··· Page text
Abstract: It is well known that the pre-Islamic “national history” of Iran (i. e., the indigenous secular historical tradition, transmitted orally over many centuries) knows nothing at all, or as good as nothing, about the dynasties and empires of the Medes, Achaemenids, Seleucids, and Parthians (ca. 700 BCE–226 CE). It is first with the Sasanians (226‒651 CE) that Iran’s “national history” evinces more detailed knowledge. Instead of reports on the historical Medes and Achaemenid dynasties, accounts of mythical and legendary dynasties, the Pīšdādians and Kayānians, are found.

In this essay, an attempt will be made to explain this “gap” in the pre-Islamic historical tradition, this “strange historical (or national) amnesiaˮ (Ehsan Yarshater) in the cultural memory of the Iranians, with the help of a theory on the structure and modality of oral tradition, based on field research, by the Belgian historian and anthropologist Jan Vansina. The structure in question concerns a tripartite perception of the past: a wealth of information about antiquity (traditions of origin or creation and reports on culture heroes) – plenty of information, too, on the recent and most recent times – and lying between them, a “gap” in the accounts. Vansina described this phenomenon as the “hourglass effect.” This is exactly the narrative structure of Iranian national history; it is evident that the Achaemenids and the other pre-Christian dynasties fall into the “gap” described by Vansina.

The same phenomenon can also be detected on the level of Sasanian history. We find there a plethora of information on the founder of the dynasty, Ardašīr (reigned 226‒241 CE); meanwhile, very few details are known of the kings following Ardašīr, and it is only as of Kavād I (reigned 488‒496 and 499‒531 CE) that we have outstanding historical information.
······
▶ **How to complete this task**: Reproduce the abstract on Iranian national history word for word, in its entirety.
··· Information
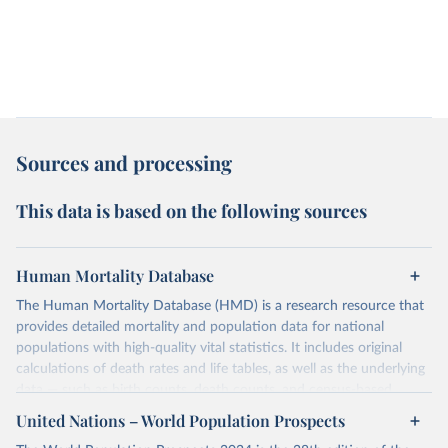
Sources and processing
This data is based on the following sources
Human Mortality Database
The Human Mortality Database (HMD) is a research resource that
provides detailed mortality and population data for national
populations with high-quality vital statistics. It includes original
calculations of death rates and life tables, as well as the underlying
data — such as birth counts, death counts, and census-based
population estimates — used to produce these metrics.
United Nations – World Population Prospects
Its scope is limited to countries with virtually complete death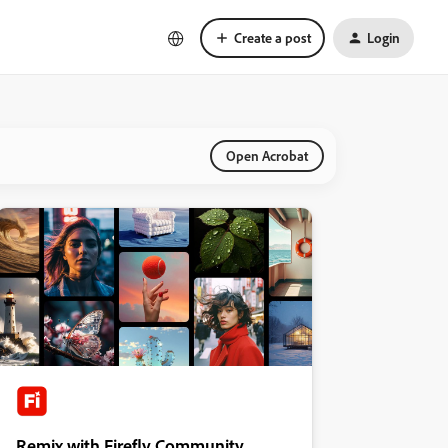
Create a post
Login
Open Acrobat
Remix with Firefly Community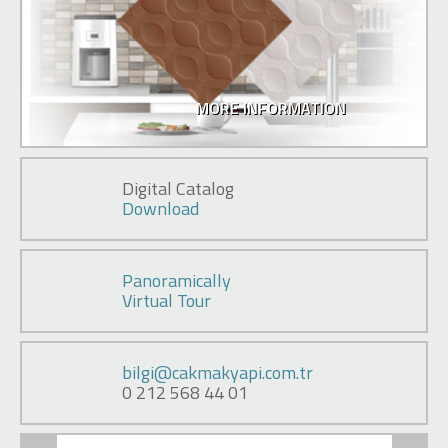
MORE INFORMATION
Digital Catalog
Download
Panoramically
Virtual Tour
bilgi@cakmakyapi.com.tr
0 212 568 44 01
······
▶ **Answer box**:
Abstract: It is well known that the pre-Islamic “national history” of Iran (i. e., the indigenous secular historical tradition, transmitted orally over many centuries) knows nothing at all, or as good as nothing, about the dynasties and empires of the Medes, Achaemenids, Seleucids, and Parthians (ca. 700 BCE–226 CE). It is first with the Sasanians (226‒651 CE) that Iran’s “national history” evinces more detailed knowledge. Instead of reports on the historical Medes and Achaemenid dynasties, accounts of mythical and legendary dynasties, the Pīšdādians and Kayānians, are found.

In this essay, an attempt will be made to explain this “gap” in the pre-Islamic historical tradition, this “strange historical (or national) amnesiaˮ (Ehsan Yarshater) in the cultural memory of the Iranians, with the help of a theory on the structure and modality of oral tradition, based on field research, by the Belgian historian and anthropologist Jan Vansina. The structure in question concerns a tripartite perception of the past: a wealth of information about antiquity (traditions of origin or creation and reports on culture heroes) – plenty of information, too, on the recent and most recent times – and lying between them, a “gap” in the accounts. Vansina described this phenomenon as the “hourglass effect.” This is exactly the narrative structure of Iranian national history; it is evident that the Achaemenids and the other pre-Christian dynasties fall into the “gap” described by Vansina.

The same phenomenon can also be detected on the level of Sasanian history. We find there a plethora of information on the founder of the dynasty, Ardašīr (reigned 226‒241 CE); meanwhile, very few details are known of the kings following Ardašīr, and it is only as of Kavād I (reigned 488‒496 and 499‒531 CE) that we have outstanding historical information.